# Required action
In the records below, turn the lines from the one with "- Rails version" to the one with "- 技術書「現場で使える Ruby" (both included) into a numbered list, skipping blank lines.

* * *

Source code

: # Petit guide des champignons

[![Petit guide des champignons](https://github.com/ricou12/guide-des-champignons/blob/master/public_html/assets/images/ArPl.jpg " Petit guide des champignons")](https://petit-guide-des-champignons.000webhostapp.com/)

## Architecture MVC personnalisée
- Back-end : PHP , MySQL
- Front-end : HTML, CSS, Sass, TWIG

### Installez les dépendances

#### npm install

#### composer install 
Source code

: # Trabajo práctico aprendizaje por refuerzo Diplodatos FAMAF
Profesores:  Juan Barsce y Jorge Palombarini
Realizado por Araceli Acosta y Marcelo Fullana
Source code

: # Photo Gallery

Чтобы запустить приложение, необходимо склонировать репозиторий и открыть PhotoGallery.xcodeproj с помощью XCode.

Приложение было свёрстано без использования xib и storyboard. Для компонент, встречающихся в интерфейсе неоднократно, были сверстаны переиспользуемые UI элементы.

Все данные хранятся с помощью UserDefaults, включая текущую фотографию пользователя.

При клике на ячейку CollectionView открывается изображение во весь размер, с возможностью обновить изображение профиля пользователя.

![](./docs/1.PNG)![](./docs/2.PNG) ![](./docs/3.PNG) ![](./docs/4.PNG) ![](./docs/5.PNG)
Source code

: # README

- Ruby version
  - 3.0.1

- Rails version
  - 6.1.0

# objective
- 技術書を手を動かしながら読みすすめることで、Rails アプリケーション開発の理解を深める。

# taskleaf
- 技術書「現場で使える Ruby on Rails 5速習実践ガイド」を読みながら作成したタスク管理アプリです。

* * *

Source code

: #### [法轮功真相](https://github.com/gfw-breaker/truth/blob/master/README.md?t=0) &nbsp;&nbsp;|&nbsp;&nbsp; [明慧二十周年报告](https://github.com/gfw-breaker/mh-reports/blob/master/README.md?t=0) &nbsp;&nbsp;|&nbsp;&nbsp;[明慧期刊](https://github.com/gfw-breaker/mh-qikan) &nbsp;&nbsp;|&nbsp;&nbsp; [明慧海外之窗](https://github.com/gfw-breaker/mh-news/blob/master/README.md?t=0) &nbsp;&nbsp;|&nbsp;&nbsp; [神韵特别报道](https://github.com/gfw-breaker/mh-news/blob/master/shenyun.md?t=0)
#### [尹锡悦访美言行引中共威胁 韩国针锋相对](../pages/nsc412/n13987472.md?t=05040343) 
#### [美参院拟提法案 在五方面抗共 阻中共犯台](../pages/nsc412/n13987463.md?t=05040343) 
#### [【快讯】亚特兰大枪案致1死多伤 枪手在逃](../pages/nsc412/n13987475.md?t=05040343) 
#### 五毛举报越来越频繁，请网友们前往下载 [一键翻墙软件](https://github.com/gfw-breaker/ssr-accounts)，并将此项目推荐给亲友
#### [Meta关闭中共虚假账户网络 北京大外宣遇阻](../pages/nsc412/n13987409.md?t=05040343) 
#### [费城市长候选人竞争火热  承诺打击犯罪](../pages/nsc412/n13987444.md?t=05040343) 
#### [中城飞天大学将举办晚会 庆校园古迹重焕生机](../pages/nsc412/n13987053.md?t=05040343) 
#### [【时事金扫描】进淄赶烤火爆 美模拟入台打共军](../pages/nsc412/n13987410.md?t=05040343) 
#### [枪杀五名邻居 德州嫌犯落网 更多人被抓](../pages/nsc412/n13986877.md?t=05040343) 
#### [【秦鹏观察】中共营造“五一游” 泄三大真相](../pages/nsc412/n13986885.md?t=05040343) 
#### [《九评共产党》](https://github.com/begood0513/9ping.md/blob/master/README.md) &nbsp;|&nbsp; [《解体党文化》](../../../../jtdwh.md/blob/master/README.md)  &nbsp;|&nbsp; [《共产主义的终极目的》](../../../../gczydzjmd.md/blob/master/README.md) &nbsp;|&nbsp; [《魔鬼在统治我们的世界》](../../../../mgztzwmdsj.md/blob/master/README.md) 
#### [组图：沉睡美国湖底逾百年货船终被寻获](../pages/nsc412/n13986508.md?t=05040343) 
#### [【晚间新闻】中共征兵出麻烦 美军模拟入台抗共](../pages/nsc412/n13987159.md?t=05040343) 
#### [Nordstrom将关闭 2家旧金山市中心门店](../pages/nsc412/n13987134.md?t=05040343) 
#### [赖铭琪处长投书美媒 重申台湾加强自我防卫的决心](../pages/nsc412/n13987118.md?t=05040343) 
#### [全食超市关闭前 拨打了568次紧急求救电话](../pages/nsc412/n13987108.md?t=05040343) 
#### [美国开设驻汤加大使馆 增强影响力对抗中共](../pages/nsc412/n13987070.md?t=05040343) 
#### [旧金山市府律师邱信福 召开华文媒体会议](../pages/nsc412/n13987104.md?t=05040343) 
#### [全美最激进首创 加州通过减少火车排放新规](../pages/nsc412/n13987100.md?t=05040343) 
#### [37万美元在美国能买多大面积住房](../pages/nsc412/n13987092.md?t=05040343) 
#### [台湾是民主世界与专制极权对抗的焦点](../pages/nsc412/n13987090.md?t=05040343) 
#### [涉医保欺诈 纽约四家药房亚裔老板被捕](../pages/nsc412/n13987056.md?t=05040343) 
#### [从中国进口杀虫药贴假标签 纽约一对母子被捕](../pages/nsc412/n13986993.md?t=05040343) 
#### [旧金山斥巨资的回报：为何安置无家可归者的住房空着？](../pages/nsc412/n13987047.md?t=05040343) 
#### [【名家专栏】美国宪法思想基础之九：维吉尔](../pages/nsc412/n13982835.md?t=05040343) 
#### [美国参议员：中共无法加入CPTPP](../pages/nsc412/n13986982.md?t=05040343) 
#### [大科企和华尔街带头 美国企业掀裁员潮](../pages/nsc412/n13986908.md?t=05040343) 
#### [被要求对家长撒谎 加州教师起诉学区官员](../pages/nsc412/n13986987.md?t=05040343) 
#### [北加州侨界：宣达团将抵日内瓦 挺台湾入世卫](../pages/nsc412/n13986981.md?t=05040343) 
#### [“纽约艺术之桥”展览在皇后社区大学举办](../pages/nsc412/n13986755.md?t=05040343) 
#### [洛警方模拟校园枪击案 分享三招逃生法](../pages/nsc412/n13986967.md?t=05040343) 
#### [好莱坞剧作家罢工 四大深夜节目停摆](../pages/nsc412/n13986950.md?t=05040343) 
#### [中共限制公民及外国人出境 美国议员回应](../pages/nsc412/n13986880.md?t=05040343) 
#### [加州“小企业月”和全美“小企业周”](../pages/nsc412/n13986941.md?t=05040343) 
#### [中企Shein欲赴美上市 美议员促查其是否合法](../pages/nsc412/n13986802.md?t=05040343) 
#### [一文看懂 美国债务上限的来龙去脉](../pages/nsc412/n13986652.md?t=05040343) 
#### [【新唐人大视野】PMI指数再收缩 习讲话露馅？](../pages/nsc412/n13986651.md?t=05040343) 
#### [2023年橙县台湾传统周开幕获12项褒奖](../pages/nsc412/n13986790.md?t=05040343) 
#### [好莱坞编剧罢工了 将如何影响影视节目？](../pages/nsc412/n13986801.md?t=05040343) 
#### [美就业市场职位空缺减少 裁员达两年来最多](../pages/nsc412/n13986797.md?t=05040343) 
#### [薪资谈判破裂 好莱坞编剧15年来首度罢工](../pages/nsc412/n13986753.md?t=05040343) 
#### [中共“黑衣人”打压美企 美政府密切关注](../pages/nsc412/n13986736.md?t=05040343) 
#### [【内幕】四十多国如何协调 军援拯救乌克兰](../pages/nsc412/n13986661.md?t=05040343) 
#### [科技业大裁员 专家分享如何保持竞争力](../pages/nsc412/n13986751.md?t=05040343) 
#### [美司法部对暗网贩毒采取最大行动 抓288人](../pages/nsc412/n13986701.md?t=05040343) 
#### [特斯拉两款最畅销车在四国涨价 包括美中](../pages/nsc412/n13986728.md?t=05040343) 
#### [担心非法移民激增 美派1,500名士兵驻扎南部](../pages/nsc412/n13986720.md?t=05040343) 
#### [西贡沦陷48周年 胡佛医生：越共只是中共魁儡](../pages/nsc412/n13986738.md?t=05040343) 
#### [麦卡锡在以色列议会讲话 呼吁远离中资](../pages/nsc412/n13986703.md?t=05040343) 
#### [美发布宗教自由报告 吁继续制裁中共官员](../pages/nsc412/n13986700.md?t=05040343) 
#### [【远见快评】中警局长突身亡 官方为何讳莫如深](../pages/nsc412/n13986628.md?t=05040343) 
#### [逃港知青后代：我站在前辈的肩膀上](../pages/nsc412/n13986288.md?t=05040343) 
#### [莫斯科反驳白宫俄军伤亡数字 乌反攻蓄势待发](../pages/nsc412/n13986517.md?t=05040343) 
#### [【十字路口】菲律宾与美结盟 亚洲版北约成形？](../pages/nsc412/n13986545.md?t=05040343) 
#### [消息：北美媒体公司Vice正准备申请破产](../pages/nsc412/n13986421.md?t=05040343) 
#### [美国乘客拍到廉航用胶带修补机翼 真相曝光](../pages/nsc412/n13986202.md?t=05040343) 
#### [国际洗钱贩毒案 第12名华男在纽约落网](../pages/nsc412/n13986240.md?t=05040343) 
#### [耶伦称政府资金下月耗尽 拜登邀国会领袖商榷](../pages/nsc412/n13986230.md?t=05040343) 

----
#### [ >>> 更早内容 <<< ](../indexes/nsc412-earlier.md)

* * *

# Result for this task
1. - Rails version
2.   - 6.1.0
3. # objective
4. - 技術書を手を動かしながら読みすすめることで、Rails アプリケーション開発の理解を深める。
5. # taskleaf
6. - 技術書「現場で使える Ruby on Rails 5速習実践ガイド」を読みながら作成したタスク管理アプリです。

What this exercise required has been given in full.